Antimicrobial Peptides: Molecular Design, Structure Function Relationship and Biosynthesis Optimization

The long-term use of antibiotics accelerated the emergence of antibiotic-resistant bacteria (ARB). Around a total 300 million deaths are predicted to be caused by ARB until 2050 at a rate of annual 10 million deaths, which is an urgent signal for us to pay a high attention to antibiotic resistance. Antimicrobial peptides (AMPs) are small peptides widespread in living organisms as part of host innate immune response to infection. AMPs are currently evaluated as an alternative to antibiotics, since they present potent activity to eliminate external microbial harm and mediate the immune response of host. However, their toxicity, instability, low yield obtained by recombinant expression and high cost of chemical synthesis are the key limitations for their application.

This Research Topic aims to cover new discoveries and potential solutions to the drawbacks mentioned above: from innovative ideas and approaches to research execution. For example, toxicity of AMPs could be decreased by balancing the charge and hydrophobicity, while their stability was increased by nanoencapsulation, and can be further enhanced by their controlled release with a higher utilization efficiency. Further, the yield of AMPs has been increased thanks to applied bioinformatics and genome modification/engineering techniques.

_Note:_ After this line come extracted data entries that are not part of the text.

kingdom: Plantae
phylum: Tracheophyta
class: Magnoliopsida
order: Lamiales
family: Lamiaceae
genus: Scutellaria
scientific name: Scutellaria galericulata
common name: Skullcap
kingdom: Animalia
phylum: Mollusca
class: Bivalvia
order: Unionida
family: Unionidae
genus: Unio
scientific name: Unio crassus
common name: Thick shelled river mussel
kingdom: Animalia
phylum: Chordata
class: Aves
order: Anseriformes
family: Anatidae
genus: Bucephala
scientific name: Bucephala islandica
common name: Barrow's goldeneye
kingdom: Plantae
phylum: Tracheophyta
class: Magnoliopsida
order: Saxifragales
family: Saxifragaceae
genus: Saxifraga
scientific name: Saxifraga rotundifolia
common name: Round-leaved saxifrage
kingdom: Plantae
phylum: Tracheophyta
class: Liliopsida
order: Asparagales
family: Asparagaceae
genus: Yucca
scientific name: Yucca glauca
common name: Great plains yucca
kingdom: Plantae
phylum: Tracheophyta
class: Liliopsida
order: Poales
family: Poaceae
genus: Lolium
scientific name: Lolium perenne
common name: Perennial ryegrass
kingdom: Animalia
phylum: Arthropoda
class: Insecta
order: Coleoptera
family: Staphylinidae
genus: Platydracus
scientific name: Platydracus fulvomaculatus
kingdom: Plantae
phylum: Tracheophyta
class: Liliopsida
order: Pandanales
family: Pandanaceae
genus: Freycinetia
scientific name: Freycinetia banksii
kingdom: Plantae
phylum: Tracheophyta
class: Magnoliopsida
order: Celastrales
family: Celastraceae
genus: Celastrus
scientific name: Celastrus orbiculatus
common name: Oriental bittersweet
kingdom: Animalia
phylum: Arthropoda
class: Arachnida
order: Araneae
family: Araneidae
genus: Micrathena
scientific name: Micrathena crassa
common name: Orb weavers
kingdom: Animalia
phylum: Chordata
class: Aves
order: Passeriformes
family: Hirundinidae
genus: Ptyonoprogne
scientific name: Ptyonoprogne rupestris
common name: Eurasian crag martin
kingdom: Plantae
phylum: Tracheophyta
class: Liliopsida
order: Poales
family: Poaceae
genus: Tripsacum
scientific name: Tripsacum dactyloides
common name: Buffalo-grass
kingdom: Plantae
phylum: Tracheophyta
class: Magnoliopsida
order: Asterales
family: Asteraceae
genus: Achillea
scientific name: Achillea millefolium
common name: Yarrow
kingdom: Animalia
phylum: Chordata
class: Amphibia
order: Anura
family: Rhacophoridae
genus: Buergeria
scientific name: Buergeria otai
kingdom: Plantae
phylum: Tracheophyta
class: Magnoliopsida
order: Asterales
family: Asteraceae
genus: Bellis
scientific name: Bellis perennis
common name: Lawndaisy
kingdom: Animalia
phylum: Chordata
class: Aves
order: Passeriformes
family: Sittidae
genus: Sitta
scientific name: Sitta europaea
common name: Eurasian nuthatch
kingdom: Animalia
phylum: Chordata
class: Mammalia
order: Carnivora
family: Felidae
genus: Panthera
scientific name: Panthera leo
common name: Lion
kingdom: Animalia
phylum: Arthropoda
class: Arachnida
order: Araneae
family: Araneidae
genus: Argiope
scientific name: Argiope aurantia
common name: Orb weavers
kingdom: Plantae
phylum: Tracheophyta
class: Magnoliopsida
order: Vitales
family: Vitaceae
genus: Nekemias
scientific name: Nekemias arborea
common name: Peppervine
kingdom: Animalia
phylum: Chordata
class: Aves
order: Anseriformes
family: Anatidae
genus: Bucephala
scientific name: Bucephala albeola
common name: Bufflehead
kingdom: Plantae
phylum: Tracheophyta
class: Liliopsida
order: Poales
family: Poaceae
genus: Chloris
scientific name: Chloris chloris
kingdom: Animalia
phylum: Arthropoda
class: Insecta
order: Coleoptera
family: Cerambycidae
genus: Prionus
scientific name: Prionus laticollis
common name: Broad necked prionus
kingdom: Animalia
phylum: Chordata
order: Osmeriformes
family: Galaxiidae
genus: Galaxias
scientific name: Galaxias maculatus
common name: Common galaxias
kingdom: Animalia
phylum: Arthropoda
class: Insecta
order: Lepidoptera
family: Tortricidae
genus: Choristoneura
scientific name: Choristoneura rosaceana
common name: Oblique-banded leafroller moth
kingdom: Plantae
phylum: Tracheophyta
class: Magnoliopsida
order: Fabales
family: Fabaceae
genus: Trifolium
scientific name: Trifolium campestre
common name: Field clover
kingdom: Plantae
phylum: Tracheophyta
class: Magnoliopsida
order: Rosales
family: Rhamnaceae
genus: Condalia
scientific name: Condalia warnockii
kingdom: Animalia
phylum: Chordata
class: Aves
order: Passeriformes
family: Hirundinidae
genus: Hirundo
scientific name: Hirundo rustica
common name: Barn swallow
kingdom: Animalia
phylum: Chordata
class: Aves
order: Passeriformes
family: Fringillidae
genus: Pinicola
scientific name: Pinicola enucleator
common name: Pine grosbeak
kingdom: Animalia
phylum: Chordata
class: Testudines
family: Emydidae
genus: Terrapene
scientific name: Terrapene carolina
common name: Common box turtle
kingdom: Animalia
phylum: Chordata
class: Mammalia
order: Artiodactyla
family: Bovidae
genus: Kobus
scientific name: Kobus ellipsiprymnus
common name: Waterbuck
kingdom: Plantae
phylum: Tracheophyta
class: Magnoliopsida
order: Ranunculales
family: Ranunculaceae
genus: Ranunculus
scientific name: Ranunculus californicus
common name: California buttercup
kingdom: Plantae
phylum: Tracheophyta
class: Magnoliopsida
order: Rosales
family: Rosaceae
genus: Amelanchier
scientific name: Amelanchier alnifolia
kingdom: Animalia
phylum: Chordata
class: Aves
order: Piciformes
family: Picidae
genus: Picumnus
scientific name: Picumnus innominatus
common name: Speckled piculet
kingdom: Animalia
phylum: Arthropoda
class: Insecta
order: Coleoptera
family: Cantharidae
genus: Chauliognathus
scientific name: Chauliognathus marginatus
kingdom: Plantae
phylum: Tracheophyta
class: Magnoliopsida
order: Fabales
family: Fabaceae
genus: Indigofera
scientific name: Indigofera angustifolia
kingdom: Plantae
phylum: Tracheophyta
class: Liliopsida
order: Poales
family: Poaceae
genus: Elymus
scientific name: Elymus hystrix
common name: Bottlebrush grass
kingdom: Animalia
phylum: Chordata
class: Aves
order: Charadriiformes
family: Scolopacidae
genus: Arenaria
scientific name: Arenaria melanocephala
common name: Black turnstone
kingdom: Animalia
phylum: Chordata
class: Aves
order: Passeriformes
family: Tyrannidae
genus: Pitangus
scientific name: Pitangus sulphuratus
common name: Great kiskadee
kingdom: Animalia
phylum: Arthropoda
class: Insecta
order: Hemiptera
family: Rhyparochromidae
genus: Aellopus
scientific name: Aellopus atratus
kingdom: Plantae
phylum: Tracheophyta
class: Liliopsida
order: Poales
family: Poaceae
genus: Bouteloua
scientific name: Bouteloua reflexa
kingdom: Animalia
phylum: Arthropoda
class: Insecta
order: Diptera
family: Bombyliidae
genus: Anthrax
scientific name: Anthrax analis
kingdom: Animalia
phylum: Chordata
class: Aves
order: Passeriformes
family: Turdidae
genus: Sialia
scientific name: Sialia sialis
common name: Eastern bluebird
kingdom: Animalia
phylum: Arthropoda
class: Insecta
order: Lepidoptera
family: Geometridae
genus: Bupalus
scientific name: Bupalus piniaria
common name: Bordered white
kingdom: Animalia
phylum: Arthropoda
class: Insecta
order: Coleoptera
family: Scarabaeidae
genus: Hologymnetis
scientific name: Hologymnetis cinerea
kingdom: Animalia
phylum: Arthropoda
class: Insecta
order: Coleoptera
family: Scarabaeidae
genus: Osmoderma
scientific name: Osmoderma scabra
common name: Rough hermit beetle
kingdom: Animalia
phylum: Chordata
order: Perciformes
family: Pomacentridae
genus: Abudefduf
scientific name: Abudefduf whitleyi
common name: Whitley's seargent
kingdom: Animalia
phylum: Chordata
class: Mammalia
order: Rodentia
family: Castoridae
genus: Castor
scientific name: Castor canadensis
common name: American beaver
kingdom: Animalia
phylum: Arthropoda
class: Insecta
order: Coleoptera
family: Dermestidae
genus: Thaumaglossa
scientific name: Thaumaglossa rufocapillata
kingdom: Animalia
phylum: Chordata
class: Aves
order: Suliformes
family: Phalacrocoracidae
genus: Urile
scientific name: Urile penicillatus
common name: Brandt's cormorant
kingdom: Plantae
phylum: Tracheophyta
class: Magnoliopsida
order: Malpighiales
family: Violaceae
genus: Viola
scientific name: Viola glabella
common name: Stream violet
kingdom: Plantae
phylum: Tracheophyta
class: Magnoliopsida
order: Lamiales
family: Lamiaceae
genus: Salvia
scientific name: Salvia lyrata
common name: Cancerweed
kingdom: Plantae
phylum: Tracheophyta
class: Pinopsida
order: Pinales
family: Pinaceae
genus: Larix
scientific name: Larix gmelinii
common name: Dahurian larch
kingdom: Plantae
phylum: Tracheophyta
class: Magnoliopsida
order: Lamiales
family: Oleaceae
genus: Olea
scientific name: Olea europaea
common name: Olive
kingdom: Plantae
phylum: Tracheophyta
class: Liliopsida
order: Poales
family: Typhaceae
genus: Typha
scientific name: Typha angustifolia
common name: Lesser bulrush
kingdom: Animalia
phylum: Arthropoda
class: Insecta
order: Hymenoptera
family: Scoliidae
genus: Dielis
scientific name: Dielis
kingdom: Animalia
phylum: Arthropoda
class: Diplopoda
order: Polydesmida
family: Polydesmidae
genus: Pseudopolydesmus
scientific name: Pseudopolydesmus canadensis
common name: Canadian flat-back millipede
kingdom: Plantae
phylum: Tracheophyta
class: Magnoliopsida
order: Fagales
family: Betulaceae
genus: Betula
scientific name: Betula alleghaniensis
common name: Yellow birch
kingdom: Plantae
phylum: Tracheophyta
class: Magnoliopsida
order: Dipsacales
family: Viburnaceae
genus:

The Research Topic editors welcome authors to publish state-of-the-art research focusing on the following themes:

• Molecular design of antimicrobial peptides to enhance antimicrobial activity and reduce cytotoxicity;
• Engineered modification (such as PEGylation, amidation and nanoencapsulation) to improve the stability of antimicrobial peptides;
• Molecular mechanisms of AMPs that show high internalization efficiency and low natural resistance to pathogens;
• Novel expression systems suitable for AMPs yielding or the modification/optimization of “high yield elements”.